Startup incubator St John's Innovation Centre hosted the Gorrilas of Tomorrow conference last week, showcasing the latest technological advances. Computing picked out five projects to watch for in the near future.

Typically, the creation of a three-dimensional model requires expensive and time-consuming laser scanning.

But Cambridge InnoVision has developed software that can build a photorealistic model of a location using only a handful of standard digital photographs.
The program calculates the angle of each picture and uses the information to draw an approximate representation, which is then refined using comparisons with the other images.

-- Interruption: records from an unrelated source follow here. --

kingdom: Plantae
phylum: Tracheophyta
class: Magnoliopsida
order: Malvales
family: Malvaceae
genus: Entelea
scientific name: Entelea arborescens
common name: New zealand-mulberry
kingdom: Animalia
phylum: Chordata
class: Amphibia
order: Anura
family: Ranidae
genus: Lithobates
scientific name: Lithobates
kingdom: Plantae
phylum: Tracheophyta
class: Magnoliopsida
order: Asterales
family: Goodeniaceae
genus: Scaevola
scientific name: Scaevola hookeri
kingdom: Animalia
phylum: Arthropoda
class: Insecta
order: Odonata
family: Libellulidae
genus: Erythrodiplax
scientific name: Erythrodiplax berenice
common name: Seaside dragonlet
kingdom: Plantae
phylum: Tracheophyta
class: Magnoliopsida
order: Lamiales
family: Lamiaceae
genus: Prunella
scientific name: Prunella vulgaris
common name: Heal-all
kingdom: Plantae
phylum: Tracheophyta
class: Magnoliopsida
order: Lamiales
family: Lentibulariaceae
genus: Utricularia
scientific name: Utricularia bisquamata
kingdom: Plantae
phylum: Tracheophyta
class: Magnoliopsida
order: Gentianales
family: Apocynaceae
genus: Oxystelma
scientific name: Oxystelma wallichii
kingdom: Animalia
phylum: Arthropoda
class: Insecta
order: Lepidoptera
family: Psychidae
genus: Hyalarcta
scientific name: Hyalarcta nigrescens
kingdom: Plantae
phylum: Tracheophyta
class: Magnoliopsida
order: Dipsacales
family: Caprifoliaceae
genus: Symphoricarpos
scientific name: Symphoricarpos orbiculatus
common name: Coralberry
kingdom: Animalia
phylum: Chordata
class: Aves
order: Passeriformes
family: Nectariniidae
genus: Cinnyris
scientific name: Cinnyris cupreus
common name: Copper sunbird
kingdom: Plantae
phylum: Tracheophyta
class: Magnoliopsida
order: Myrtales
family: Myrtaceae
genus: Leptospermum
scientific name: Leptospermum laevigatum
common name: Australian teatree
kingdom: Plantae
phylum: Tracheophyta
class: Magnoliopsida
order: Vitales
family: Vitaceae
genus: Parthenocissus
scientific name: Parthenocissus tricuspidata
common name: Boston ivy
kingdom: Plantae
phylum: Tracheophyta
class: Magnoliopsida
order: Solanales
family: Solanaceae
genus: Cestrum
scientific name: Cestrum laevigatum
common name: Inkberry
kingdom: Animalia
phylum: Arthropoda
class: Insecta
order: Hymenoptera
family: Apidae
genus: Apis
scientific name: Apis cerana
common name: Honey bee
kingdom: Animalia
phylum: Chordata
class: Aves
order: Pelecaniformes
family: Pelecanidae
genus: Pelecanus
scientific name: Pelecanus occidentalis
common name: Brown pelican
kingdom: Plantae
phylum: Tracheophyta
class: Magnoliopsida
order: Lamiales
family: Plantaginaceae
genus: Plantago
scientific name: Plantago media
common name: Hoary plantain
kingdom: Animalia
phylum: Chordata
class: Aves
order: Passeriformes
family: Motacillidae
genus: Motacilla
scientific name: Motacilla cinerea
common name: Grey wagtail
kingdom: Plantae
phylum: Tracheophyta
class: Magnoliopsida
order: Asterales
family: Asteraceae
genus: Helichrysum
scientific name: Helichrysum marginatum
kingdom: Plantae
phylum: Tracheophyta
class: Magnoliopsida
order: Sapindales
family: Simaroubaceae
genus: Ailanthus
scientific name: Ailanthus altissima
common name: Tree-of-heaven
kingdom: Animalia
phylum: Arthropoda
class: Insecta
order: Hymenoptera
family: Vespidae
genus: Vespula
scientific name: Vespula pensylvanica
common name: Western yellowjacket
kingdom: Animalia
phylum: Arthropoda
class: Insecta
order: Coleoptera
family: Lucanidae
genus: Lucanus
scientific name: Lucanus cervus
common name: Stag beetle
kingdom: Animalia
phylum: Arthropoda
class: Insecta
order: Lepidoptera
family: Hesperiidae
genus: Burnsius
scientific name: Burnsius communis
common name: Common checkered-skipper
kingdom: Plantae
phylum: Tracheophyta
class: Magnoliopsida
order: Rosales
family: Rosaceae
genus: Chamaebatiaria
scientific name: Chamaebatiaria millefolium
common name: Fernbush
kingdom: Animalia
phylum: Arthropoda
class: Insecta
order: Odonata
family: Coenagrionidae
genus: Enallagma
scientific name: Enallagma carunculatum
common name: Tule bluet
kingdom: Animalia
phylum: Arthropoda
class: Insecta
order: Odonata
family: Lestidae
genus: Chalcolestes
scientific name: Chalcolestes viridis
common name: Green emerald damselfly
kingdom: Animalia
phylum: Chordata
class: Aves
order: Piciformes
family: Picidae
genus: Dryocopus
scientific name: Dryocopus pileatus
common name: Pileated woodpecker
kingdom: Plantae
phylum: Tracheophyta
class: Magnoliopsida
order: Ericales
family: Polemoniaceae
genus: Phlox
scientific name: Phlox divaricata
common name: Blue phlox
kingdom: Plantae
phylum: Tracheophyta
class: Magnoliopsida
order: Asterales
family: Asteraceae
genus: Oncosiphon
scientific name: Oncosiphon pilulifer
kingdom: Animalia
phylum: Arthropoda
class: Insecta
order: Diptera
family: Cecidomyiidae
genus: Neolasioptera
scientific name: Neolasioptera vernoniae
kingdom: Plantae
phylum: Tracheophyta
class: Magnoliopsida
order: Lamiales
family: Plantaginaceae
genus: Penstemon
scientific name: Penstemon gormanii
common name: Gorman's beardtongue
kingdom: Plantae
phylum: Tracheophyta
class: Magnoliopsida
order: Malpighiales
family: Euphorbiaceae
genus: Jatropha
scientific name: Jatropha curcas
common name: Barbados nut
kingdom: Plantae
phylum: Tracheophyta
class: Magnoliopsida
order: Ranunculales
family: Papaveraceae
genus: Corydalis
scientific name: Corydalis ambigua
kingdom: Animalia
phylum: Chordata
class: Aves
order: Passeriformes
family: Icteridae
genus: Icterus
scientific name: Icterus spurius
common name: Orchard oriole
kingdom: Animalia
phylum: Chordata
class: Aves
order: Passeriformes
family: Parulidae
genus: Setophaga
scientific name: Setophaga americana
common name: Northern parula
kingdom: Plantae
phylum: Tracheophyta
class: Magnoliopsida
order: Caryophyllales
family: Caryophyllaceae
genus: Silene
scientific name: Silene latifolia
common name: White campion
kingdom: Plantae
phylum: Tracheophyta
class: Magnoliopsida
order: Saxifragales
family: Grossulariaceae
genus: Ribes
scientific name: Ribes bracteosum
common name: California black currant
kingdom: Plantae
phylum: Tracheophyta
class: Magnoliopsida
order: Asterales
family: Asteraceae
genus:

Potential markets for the technology include the property sector and utility companies needing to give their engineers an accurate guide to unmanned maintenance stations.

Where am I?
The AA’s Smart Travel Guide for London is intended to be the first in a series of interactive travel tools, distributed as a plug-in memory card.

Pre-loaded data provides colour maps with information relating to sites of interest, places to stay and relevant travel options. The maps can also be personalised with photos, videos and notes which can be uploaded to an online blog.

Give me a T
The GrIDsure identity protection system is 40 times more secure than chip-and-PIN because it generates a new code every time it is used, says the firm.

GrIDsure can be used anywhere that a user needs to input a code, including computers, phones or bank machines. But rather than memorising a number, the user picks a shape ­ such as a T or a tick ­ to be typed onto the keypad.

By randomly scrolling keypad values at the moment of authentication, GrIDsure creates a unique code for every transaction, reducing the likelihood of fraud.

ET’s home phones
Homeowners need never worry about leaving their house unoccupied agai n. The Alert Me monitoring system uses small sensors to detect movement and check on the status of doors and windows that may have been left open.

In the event of a problem, a text message is sent informing the owner. The system can also be used to see who is at home, via small identity devices attached to each set of house keys.

Like a bullet from a gun
The latest nanotechnology is behind Inkski’s printers capable of operating at about 20 times the speed of a conventional inkjet machine.
Minute dots of ink are arranged on a tiny spinning cylinder and then fired onto the paper using a laser.

Quality is on a par with professional offset printing, but can be done in a fraction of the time because an entire publication can be produced in one go. Inkski says the development is equivalent to the machine gun superseding the rifle.